An effective strategy game should provide players with an engaging, challenging, and immersive experience, keeping them engaged by forcing them to utilize units and resources optimally while encouraging bold play with generous rewards. This formula has kept popular strategy titles such as Civilization and Command and Conquer in the limelight for so long.
An exceptional strategy game should provide its players with a range of gameplay options that allow them to fully explore its systems. These should cater both to advanced gamers who seek to push the limits, as well as casual gamers looking for just casual fun.

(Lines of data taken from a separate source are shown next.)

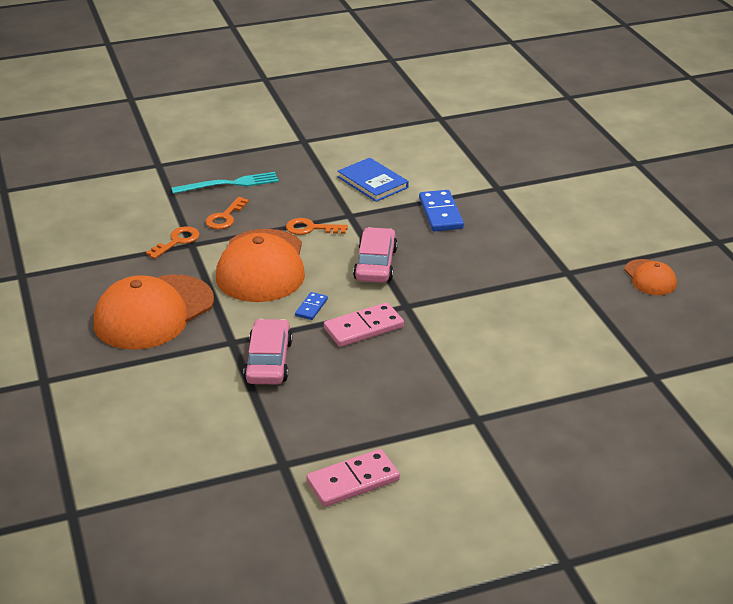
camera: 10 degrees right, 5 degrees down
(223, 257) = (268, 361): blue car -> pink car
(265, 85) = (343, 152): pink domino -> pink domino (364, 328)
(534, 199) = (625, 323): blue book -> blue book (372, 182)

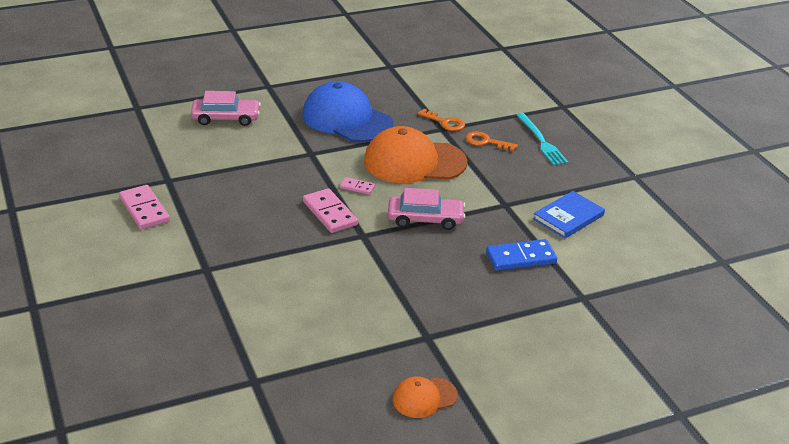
camera: 85 degrees right, 0 degrees up
(153, 313) = (347, 119): orange cap -> blue cap
(268, 361) = (286, 170): pink car -> pink car (226, 118)
(311, 228) = (477, 184): orange key -> none
(311, 307) = (357, 187): blue domino -> pink domino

These options typically fall under two categories, the game’s mechanics and thematic elements. The former can often be simpler to identify and include everything from resource management to combat; while its latter half typically encompasses world building, narrative, character interactions, lore etc. These options don’t aim to defeat other players but instead enrich players’ experiences and give them a deeper understanding of the world they’re playing in.
Some strategy games use randomness to add risk/reward and variability into gameplay, without falling into luck-based play that relies on luck rather than skill. Chess, draughts and checkers have survived without random elements in them for centuries!
An engaging strategy game relies heavily on captivating storytelling to keep players engaged with the experience, but remembering that strategy games are ultimately competitions between decision-making abilities and planning ability; hence it’s crucial that most of your design effort be spent creating compelling decision making contests.
BattleTech is an excellent example of this concept; this 4X game blends an intricate strategic layer with an engaging campaign system to let players control mechs in intense battles. They must carefully balance their fleet, considering armor thickness, speed and angle to win every round.
Strategy games have long been one of the mainstays of PC gaming, drawing us in with their maps and army lists from day one. There remain plenty of opportunities for creating great strategy titles – but doing so requires hard work and an acute eye for what will set it apart from its competition.
With enough effort and care, developers can craft a strategy game that keeps players coming back time after time. To accomplish this feat, the next great strategy game must be both competitive, intense and rewarding – while remaining accessible enough for casual gamers looking for entertainment – making its impact felt across different audiences. If the next great strategy game can do all this successfully, it could become one of the most beloved titles ever. This task may well prove to be dauntingly ambitious!